Die Motive sind vielfältig. Viele geben an, dass das Ehrenamt ihnen das Gefühl gibt, etwas Sinnvolles beizutragen. Andere schätzen den sozialen Aspekt: Man lernt neue Menschen kennen, knüpft Kontakte und fühlt sich weniger allein. Gerade für Rentnerinnen und Rentner ist das Ehrenamt oft eine wichtige Struktur im Alltag und ein Weg, geistig und körperlich aktiv zu bleiben.
Auch für den Lebenslauf kann freiwilliges Engagement von Vorteil sein: Arbeitgeber sehen es häufig als Zeichen von Teamfähigkeit, Verantwortungsbewusstsein und sozialer Kompetenz.
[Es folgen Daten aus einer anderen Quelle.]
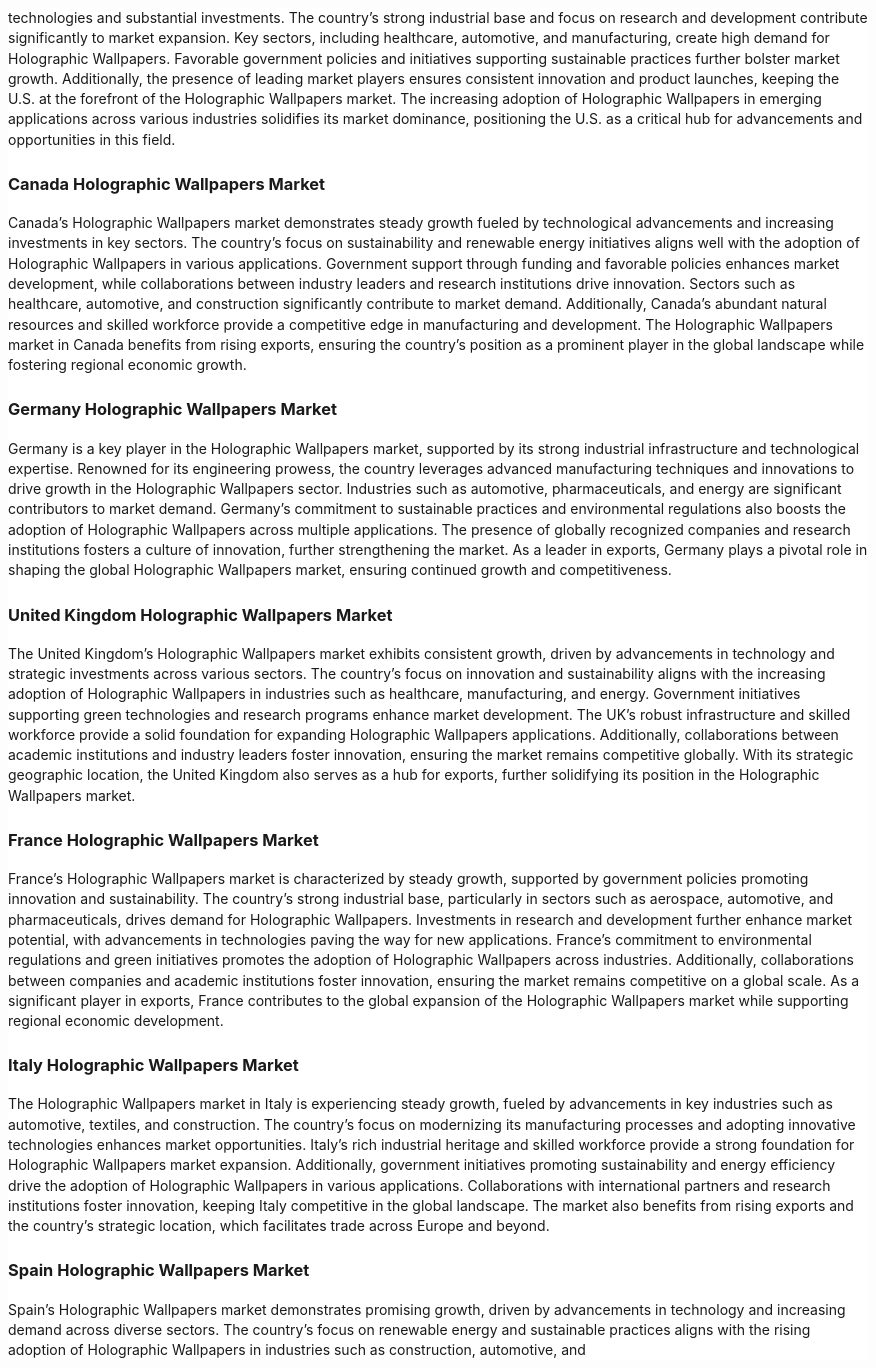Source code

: technologies and substantial investments. The country&rsquo;s strong industrial base and focus on research and development contribute significantly to market expansion. Key sectors, including healthcare, automotive, and manufacturing, create high demand for Holographic Wallpapers. Favorable government policies and initiatives supporting sustainable practices further bolster market growth. Additionally, the presence of leading market players ensures consistent innovation and product launches, keeping the U.S. at the forefront of the Holographic Wallpapers market. The increasing adoption of Holographic Wallpapers in emerging applications across various industries solidifies its market dominance, positioning the U.S. as a critical hub for advancements and opportunities in this field.</p><h3>Canada Holographic Wallpapers Market</h3><p>Canada&rsquo;s Holographic Wallpapers market demonstrates steady growth fueled by technological advancements and increasing investments in key sectors. The country&rsquo;s focus on sustainability and renewable energy initiatives aligns well with the adoption of Holographic Wallpapers in various applications. Government support through funding and favorable policies enhances market development, while collaborations between industry leaders and research institutions drive innovation. Sectors such as healthcare, automotive, and construction significantly contribute to market demand. Additionally, Canada&rsquo;s abundant natural resources and skilled workforce provide a competitive edge in manufacturing and development. The Holographic Wallpapers market in Canada benefits from rising exports, ensuring the country&rsquo;s position as a prominent player in the global landscape while fostering regional economic growth.</p><h3>Germany Holographic Wallpapers Market</h3><p>Germany is a key player in the Holographic Wallpapers market, supported by its strong industrial infrastructure and technological expertise. Renowned for its engineering prowess, the country leverages advanced manufacturing techniques and innovations to drive growth in the Holographic Wallpapers sector. Industries such as automotive, pharmaceuticals, and energy are significant contributors to market demand. Germany&rsquo;s commitment to sustainable practices and environmental regulations also boosts the adoption of Holographic Wallpapers across multiple applications. The presence of globally recognized companies and research institutions fosters a culture of innovation, further strengthening the market. As a leader in exports, Germany plays a pivotal role in shaping the global Holographic Wallpapers market, ensuring continued growth and competitiveness.</p><h3>United Kingdom Holographic Wallpapers Market</h3><p>The United Kingdom&rsquo;s Holographic Wallpapers market exhibits consistent growth, driven by advancements in technology and strategic investments across various sectors. The country&rsquo;s focus on innovation and sustainability aligns with the increasing adoption of Holographic Wallpapers in industries such as healthcare, manufacturing, and energy. Government initiatives supporting green technologies and research programs enhance market development. The UK&rsquo;s robust infrastructure and skilled workforce provide a solid foundation for expanding Holographic Wallpapers applications. Additionally, collaborations between academic institutions and industry leaders foster innovation, ensuring the market remains competitive globally. With its strategic geographic location, the United Kingdom also serves as a hub for exports, further solidifying its position in the Holographic Wallpapers market.</p><h3>France Holographic Wallpapers Market</h3><p>France&rsquo;s Holographic Wallpapers market is characterized by steady growth, supported by government policies promoting innovation and sustainability. The country&rsquo;s strong industrial base, particularly in sectors such as aerospace, automotive, and pharmaceuticals, drives demand for Holographic Wallpapers. Investments in research and development further enhance market potential, with advancements in technologies paving the way for new applications. France&rsquo;s commitment to environmental regulations and green initiatives promotes the adoption of Holographic Wallpapers across industries. Additionally, collaborations between companies and academic institutions foster innovation, ensuring the market remains competitive on a global scale. As a significant player in exports, France contributes to the global expansion of the Holographic Wallpapers market while supporting regional economic development.</p><h3>Italy Holographic Wallpapers Market</h3><p>The Holographic Wallpapers market in Italy is experiencing steady growth, fueled by advancements in key industries such as automotive, textiles, and construction. The country&rsquo;s focus on modernizing its manufacturing processes and adopting innovative technologies enhances market opportunities. Italy&rsquo;s rich industrial heritage and skilled workforce provide a strong foundation for Holographic Wallpapers market expansion. Additionally, government initiatives promoting sustainability and energy efficiency drive the adoption of Holographic Wallpapers in various applications. Collaborations with international partners and research institutions foster innovation, keeping Italy competitive in the global landscape. The market also benefits from rising exports and the country&rsquo;s strategic location, which facilitates trade across Europe and beyond.</p><h3>Spain Holographic Wallpapers Market</h3><p>Spain&rsquo;s Holographic Wallpapers market demonstrates promising growth, driven by advancements in technology and increasing demand across diverse sectors. The country&rsquo;s focus on renewable energy and sustainable practices aligns with the rising adoption of Holographic Wallpapers in industries such as construction, automotive, and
Manche Berufsschulen und Universitäten berücksichtigen ehrenamtliche Tätigkeiten sogar bei der Aufnahme.
Trotz der hohen Beteiligung steht das Ehrenamt vor Herausforderungen. Viele Organisationen suchen dringend nach Nachwuchs, weil jüngere Generationen weniger Zeit haben oder andere Prioritäten setzen. Digitale Plattformen versuchen, das zu ändern, indem sie Freiwillige und Organisationen schnell und unkompliziert zusammenbringen.